Davalı idare tarafından; bilirkişi tarafından belirlenen bedelin günün ekonomik rayiçlerini yansıtmadığı, bedel takdir edilirken piyasa araştırılması yapıldığı ve buna ilişkin bilgi ve belgelerin sunulduğu, bedel tespit ve takdirinde mevzuatta belirtilen tüm hükümlerin dikkate alındığı, ecrimisil tahakkuk döneminde yapılan piyasa rayiç araştırması sonucu belirlenen bedel üzerinden üfe oranları uygulanmak suretiyle geçmiş yıl bedellerinin belirlenmesinin daha objektif olduğu, bilirkişinin geçmiş bir tarih için rayiç araştırması yaparak bedel belirleme yoluna gitmesinin subjektif bir yaklaşım olduğu ileri sürülmektedir.

TARAFLARIN CEVAPLARI :
Davacı tarafından; temyiz gerekçeleri doğrultusunda davalı idarenin temyiz iddialarının kabulünün mümkün olmadığı savunulmaktadır.
Davalı idare tarafından; işgal alanın 290,12 m² olduğunun teknik rapor eki krokide belirtildiği, taşınmazın edinim tarihinin 22/02/2008 olduğu göz önünde bulundurularak ve 17/02/2010 tarihli tespit tutanağından işgal tarihinin tespit edildiği, ecrimisil bedelinin tahakkuk ettiği dönemin rayiçlerini yansıttığı ve usul ve yasaya aykırılık barındırmadığı, bedel takdir edilirken piyasa araştırılması yapıldığı ve buna ilişkin bilgi ve belgelerin sunulduğu, bedel tespit ve takdirinde mevzuatta belirtilen tüm hükümlerin dikkate alındığı savunulmaktadır.

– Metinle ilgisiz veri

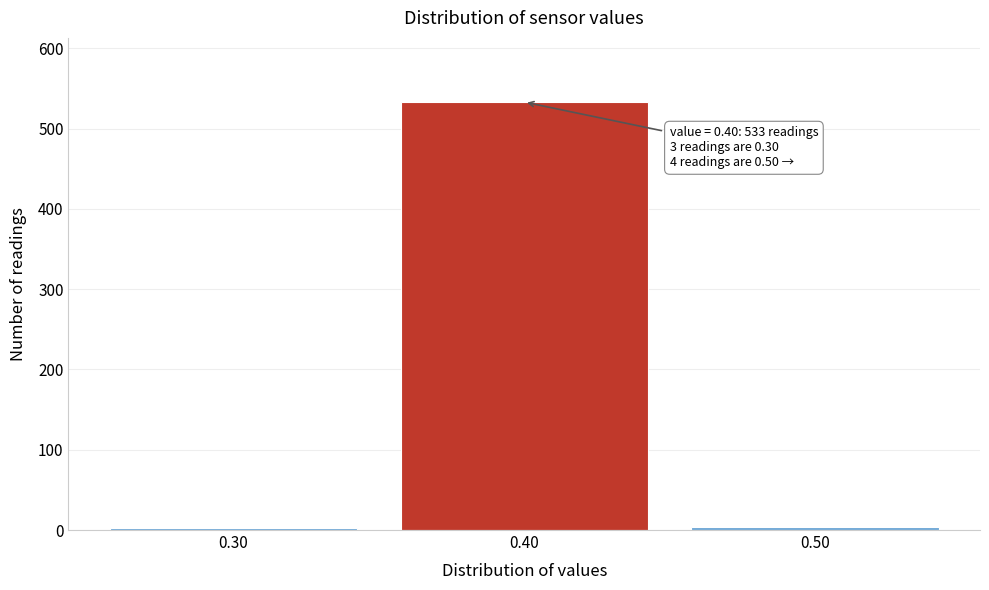

Which range on the x-axis has the tallest bar?

0.35 to 0.45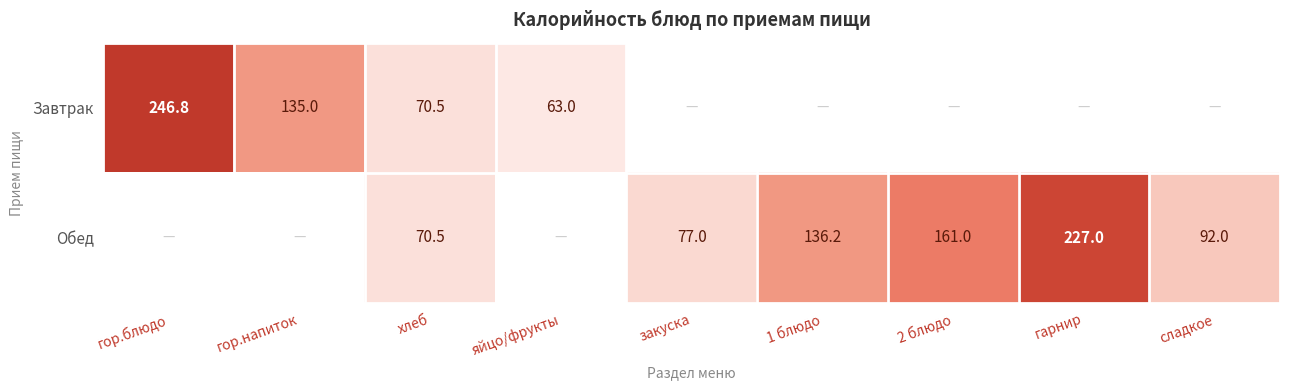

Is the value of Завтрак at гор.напиток greater than the value of Обед at 1 блюдо?

No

DANIŞTAY TETKİK HAKİMİ : …
DÜŞÜNCESİ : Temyiz istemlerinin reddi ile usul ve yasaya uygun olan İdare Mahkemesi kararının onanması gerektiği düşünülmektedir.

TÜRK MİLLETİ ADINA
Karar veren Danıştay İkinci Dairesince, Danıştay Onuncu Dairesi tarafından, Danıştay Başkanlık Kurulunun 18/12/2020 günlü, K:2020/62 sayılı kararının “Ortak Hükümler” kısmının 6. fıkrası uyarınca, ayrıca bir gönderme kararı verilmeksizin Dairemize iletilen dosyada, Tetkik Hakiminin açıklamaları dinlendikten ve dosyadaki belgeler incelendikten sonra gereği görüşüldü:

HUKUKİ DEĞERLENDİRME :
İdare ve vergi mahkemelerinin nihai kararlarının temyizen incelenerek bozulması, 2577 sayılı İdari Yargılama Usulü Kanunu’nun 49. maddesinde yer alan sebeplerden birinin varlığı halinde mümkündür.
Temyizen incelenen karar usul ve hukuka uygun olup, dilekçelerde ileri sürülen temyiz nedenleri kararın bozulmasını gerektirecek nitelikte görülmemiştir.

KARAR SONUCU :
Açıklanan nedenlerle;
1. TARAFLARIN TEMYİZ İSTEMLERİNİN REDDİNE,
2. … İdare Mahkemesince verilen … günlü, E:…, K:… sayılı kararın ONANMASINA,
3. Temyiz giderlerinin istemde bulunanlar üzerinde bırakılmasına,
4. Dosyanın Mahkemesine gönderilmesine,
5. 2577 sayılı Kanun’un (Geçici 8. maddesi uyarınca uygulanmasına devam edilen) 54. maddesinin 1. fıkrası uyarınca bu kararın tebliğ tarihini izleyen günden itibaren (15) onbeş gün içinde Danıştay’da karar düzeltme yolu açık olmak üzere, 26/04/2023 tarihinde oybirliğiyle karar verildi.